Un permesso di soggiorno perché indietro non posso tornare. I miei genitori sono fuggiti in Bangladesh dalla nostra casa in Myanmar perché parliamo un’altra lingua e preghiamo un altro dio, e lì non ci vogliono. Non ci vogliono così tanto che a volte ci uccidono. In Bangladesh vivevamo in un campo profughi perché, anche se abbiamo la stessa lingua e lo stesso dio, non siamo nati lì e non ci accettano. Non ci accettano così tanto che non possiamo lavorare, né studiare, né curarci.

Il Bangladesh non è un buon paese per i profughi. La gente è troppa, è povera e la terra scompare poco a poco sotto l’acqua del fiume che cresce ogni giorno. L’Italia, invece, è un buon paese. Non ci sono inondazioni, né carestie, se sei malato puoi andare in ospedale. É un paese in cui a volte ti danno i documenti.

Io non ce l’avevo mai avuto un documento, fino ad ora. Né in Myanmar, né in Bangladesh, né lungo la strada che ho fatto per venire fin qui. Con questo documento nella tasca, ora posso camminare per strada guardando negli occhi la gente, perfino la polizia. Posso firmare un contratto di lavoro. Con questo documento io mi addormento la sera sapendo che, se sono forte e fortunato, potrò vivere come tutti gli altri. Abitare in una casa come tutti gli altri. Alzarmi al mattino, andare a letto la sera. E nessuno potrà mai più cacciarmi via.

Ripenso a ieri, a quando mi ha chiamato quella voce. C’era un suono diverso, in quella voce? O me lo sono solo immaginato? Era l’ultima volta che quella voce diceva Jawal, l’uomo che non ha nessun posto. Poi mi hanno dato i documenti e hanno detto Jawal, l’uomo che ha un posto in cui stare.

Non significa che tutto sia apposto. Devo trovare un lavoro, una casa, il progetto sta per finire, presto sarò da solo. In Bangladesh, nel campo profughi, non eri mai da solo. Non c’era abbastanza posto per esserlo. Certo, se avevi dei guai, potevi sempre chiamare qualcuno. I guai erano così grossi, però, che tutta la gente del mondo non poteva aiutare a risolverli. Quando sono partito, sulla strada ho capito che era meglio essere solo. E, se avevi dei guai, era meglio non dirlo a nessuno. Sulla strada, invece di aiutarti, la gente stava a guardare dove i tuoi guai ti portavano e ti rubava tutto quello che avevi, mentre eri impegnato a risolverli. In Italia ho scoperto che ci sono guai che si possono risolvere e guai che non si possono risolvere. Quando si possono risolvere, a volte qualcuno ti aiuta.

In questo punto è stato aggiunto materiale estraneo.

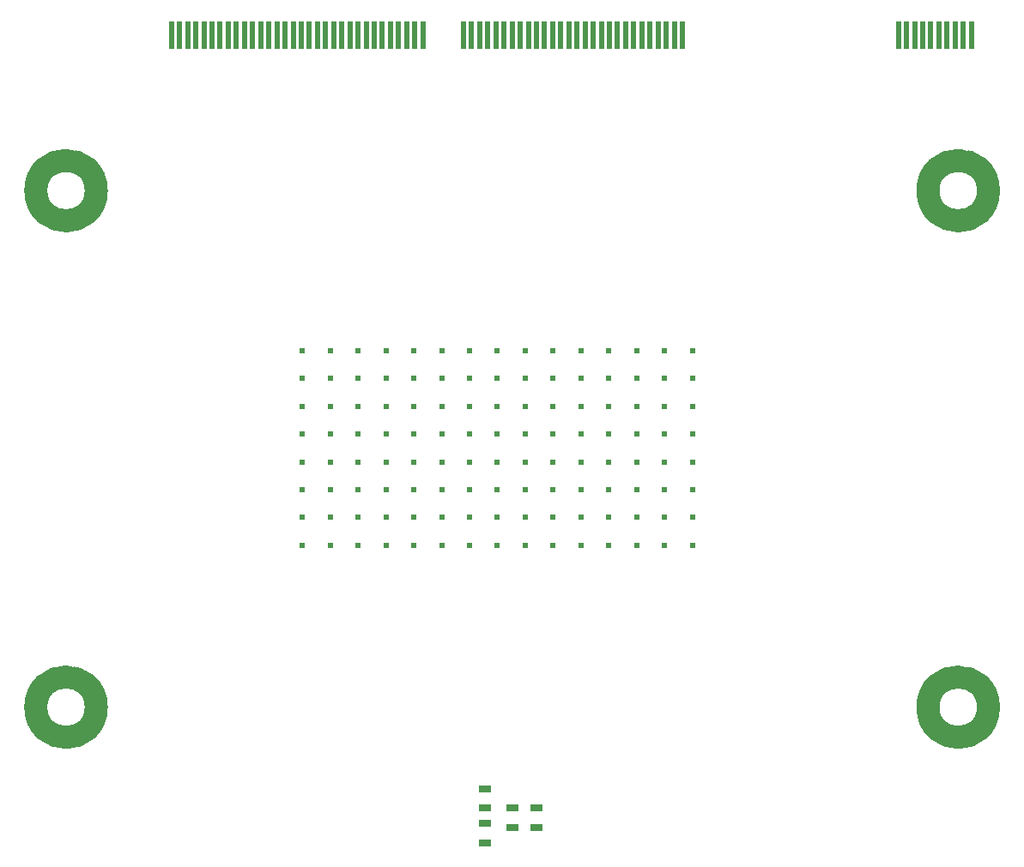
<source format=gbr>
G04 #@! TF.FileFunction,Paste,Bot*
%FSLAX46Y46*%
G04 Gerber Fmt 4.6, Leading zero omitted, Abs format (unit mm)*
G04 Created by KiCad (PCBNEW 4.0.1-stable) date 11/11/2016 12:06:41 PM*
%MOMM*%
G01*
G04 APERTURE LIST*
%ADD10C,0.100000*%
%ADD11C,2.250000*%
%ADD12R,0.500000X2.800000*%
%ADD13R,1.300000X0.700000*%
%ADD14C,0.604800*%
G04 APERTURE END LIST*
D10*
D11*
X146982767Y-74000000D02*
G75*
G03X146982767Y-74000000I-2982767J0D01*
G01*
X146982767Y-125000000D02*
G75*
G03X146982767Y-125000000I-2982767J0D01*
G01*
X58982767Y-125000000D02*
G75*
G03X58982767Y-125000000I-2982767J0D01*
G01*
X58982767Y-74000000D02*
G75*
G03X58982767Y-74000000I-2982767J0D01*
G01*
D12*
X116800000Y-58625000D03*
X115200000Y-58625000D03*
X116000000Y-58625000D03*
X114400000Y-58625000D03*
X95200000Y-58625000D03*
X96000000Y-58625000D03*
X91200000Y-58625000D03*
X100000000Y-58625000D03*
X100800000Y-58625000D03*
X102400000Y-58625000D03*
X101600000Y-58625000D03*
X98400000Y-58625000D03*
X99200000Y-58625000D03*
X97600000Y-58625000D03*
X96800000Y-58625000D03*
X109600000Y-58625000D03*
X110400000Y-58625000D03*
X112000000Y-58625000D03*
X111200000Y-58625000D03*
X113600000Y-58625000D03*
X112800000Y-58625000D03*
X106400000Y-58625000D03*
X107200000Y-58625000D03*
X108800000Y-58625000D03*
X108000000Y-58625000D03*
X104800000Y-58625000D03*
X105600000Y-58625000D03*
X104000000Y-58625000D03*
X103200000Y-58625000D03*
X80000000Y-58625000D03*
X80800000Y-58625000D03*
X82400000Y-58625000D03*
X81600000Y-58625000D03*
X84800000Y-58625000D03*
X85600000Y-58625000D03*
X84000000Y-58625000D03*
X83200000Y-58625000D03*
X89600000Y-58625000D03*
X90400000Y-58625000D03*
X88000000Y-58625000D03*
X88800000Y-58625000D03*
X87200000Y-58625000D03*
X86400000Y-58625000D03*
X73600000Y-58625000D03*
X74400000Y-58625000D03*
X76000000Y-58625000D03*
X75200000Y-58625000D03*
X78400000Y-58625000D03*
X79200000Y-58625000D03*
X77600000Y-58625000D03*
X76800000Y-58625000D03*
X70400000Y-58625000D03*
X71200000Y-58625000D03*
X72800000Y-58625000D03*
X72000000Y-58625000D03*
X68800000Y-58625000D03*
X69600000Y-58625000D03*
X68000000Y-58625000D03*
X66400000Y-58625000D03*
X67200000Y-58625000D03*
D13*
X102410000Y-136867000D03*
X102410000Y-134967000D03*
X99997000Y-134967000D03*
X99997000Y-136867000D03*
X97330000Y-136491000D03*
X97330000Y-138391000D03*
X97330000Y-133062000D03*
X97330000Y-134962000D03*
D14*
X79300000Y-109025000D03*
X79300000Y-106275000D03*
X79300000Y-103525000D03*
X79300000Y-100775000D03*
X79300000Y-98025000D03*
X79300000Y-95275000D03*
X79300000Y-92525000D03*
X79300000Y-89775000D03*
X82050000Y-109025000D03*
X82050000Y-106275000D03*
X82050000Y-103525000D03*
X82050000Y-100775000D03*
X82050000Y-98025000D03*
X82050000Y-95275000D03*
X82050000Y-92525000D03*
X82050000Y-89775000D03*
X84800000Y-109025000D03*
X84800000Y-106275000D03*
X84800000Y-103525000D03*
X84800000Y-100775000D03*
X84800000Y-98025000D03*
X84800000Y-95275000D03*
X84800000Y-92525000D03*
X84800000Y-89775000D03*
X87550000Y-109025000D03*
X87550000Y-106275000D03*
X87550000Y-103525000D03*
X87550000Y-100775000D03*
X87550000Y-98025000D03*
X87550000Y-95275000D03*
X87550000Y-92525000D03*
X87550000Y-89775000D03*
X90300000Y-109025000D03*
X90300000Y-106275000D03*
X90300000Y-103525000D03*
X90300000Y-100775000D03*
X90300000Y-98025000D03*
X90300000Y-95275000D03*
X90300000Y-92525000D03*
X90300000Y-89775000D03*
X93050000Y-109025000D03*
X93050000Y-106275000D03*
X93050000Y-103525000D03*
X93050000Y-100775000D03*
X93050000Y-98025000D03*
X93050000Y-95275000D03*
X93050000Y-92525000D03*
X93050000Y-89775000D03*
X95800000Y-109025000D03*
X95800000Y-106275000D03*
X95800000Y-103525000D03*
X95800000Y-100775000D03*
X95800000Y-98025000D03*
X95800000Y-95275000D03*
X95800000Y-92525000D03*
X95800000Y-89775000D03*
X98550000Y-109025000D03*
X98550000Y-106275000D03*
X98550000Y-103525000D03*
X98550000Y-100775000D03*
X98550000Y-98025000D03*
X98550000Y-95275000D03*
X98550000Y-92525000D03*
X98550000Y-89775000D03*
X101300000Y-109025000D03*
X101300000Y-106275000D03*
X101300000Y-103525000D03*
X101300000Y-100775000D03*
X101300000Y-98025000D03*
X101300000Y-95275000D03*
X101300000Y-92525000D03*
X101300000Y-89775000D03*
X104050000Y-109025000D03*
X104050000Y-106275000D03*
X104050000Y-103525000D03*
X104050000Y-100775000D03*
X104050000Y-98025000D03*
X104050000Y-95275000D03*
X104050000Y-92525000D03*
X104050000Y-89775000D03*
X106800000Y-109025000D03*
X106800000Y-106275000D03*
X106800000Y-103525000D03*
X106800000Y-100775000D03*
X106800000Y-98025000D03*
X106800000Y-95275000D03*
X106800000Y-92525000D03*
X106800000Y-89775000D03*
X109550000Y-109025000D03*
X109550000Y-106275000D03*
X109550000Y-103525000D03*
X109550000Y-100775000D03*
X109550000Y-98025000D03*
X109550000Y-95275000D03*
X109550000Y-92525000D03*
X109550000Y-89775000D03*
X112300000Y-109025000D03*
X112300000Y-106275000D03*
X112300000Y-103525000D03*
X112300000Y-100775000D03*
X112300000Y-98025000D03*
X112300000Y-95275000D03*
X112300000Y-92525000D03*
X112300000Y-89775000D03*
X115050000Y-109025000D03*
X115050000Y-106275000D03*
X115050000Y-103525000D03*
X115050000Y-100775000D03*
X115050000Y-98025000D03*
X115050000Y-95275000D03*
X115050000Y-92525000D03*
X115050000Y-89775000D03*
X117800000Y-109025000D03*
X117800000Y-106275000D03*
X117800000Y-103525000D03*
X117800000Y-100775000D03*
X117800000Y-98025000D03*
X117800000Y-95275000D03*
X117800000Y-92525000D03*
X117800000Y-89775000D03*
D12*
X145300000Y-58625000D03*
X142100000Y-58625000D03*
X142900000Y-58625000D03*
X144500000Y-58625000D03*
X143700000Y-58625000D03*
X140500000Y-58625000D03*
X141300000Y-58625000D03*
X139700000Y-58625000D03*
X138100000Y-58625000D03*
X138900000Y-58625000D03*
M02*

</source>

Ma adesso, quando penso a ieri e a quella voce, i miei futuri guai non mi fanno più paura. Sono molto diversi da quelli che avevo prima. Prima erano mari profondi, montagne alte. Ci voleva tutta la forza del mondo per superarli. Adesso che quella voce ha chiamato, ha detto Jawal l’uomo con i documenti, ha cambiato anche i miei guai, oltre a me. I nuovi guai non sono più crepacci e oceani, sono i gradini di una lunga scala. Quel genere di scala che con la tua forza di uomo, se prendi un paio di respiri e ti fermi qualche minuto a riposare, ci riesci senza dubbio ad arrivare in cima.

Adesso si tratta solo di salire. Piano piano, gradino per gradino, giorno per giorno. Arriva un problema e si risolve. Quella voce ha chiamato, ha detto il mio nome e il mio stato. Ha detto che sono stato accettato. I guai veri mi sembrano finiti. Sono forte, giovane e imparo in fretta. Ho due mani, un nome, una voce e una carta in tasca. Una carta che dice che ho diritto di restare. Che ho diritto di stare. Ora Mohammad Jawal ce la farà. Ora Mohammad Jawal esiste.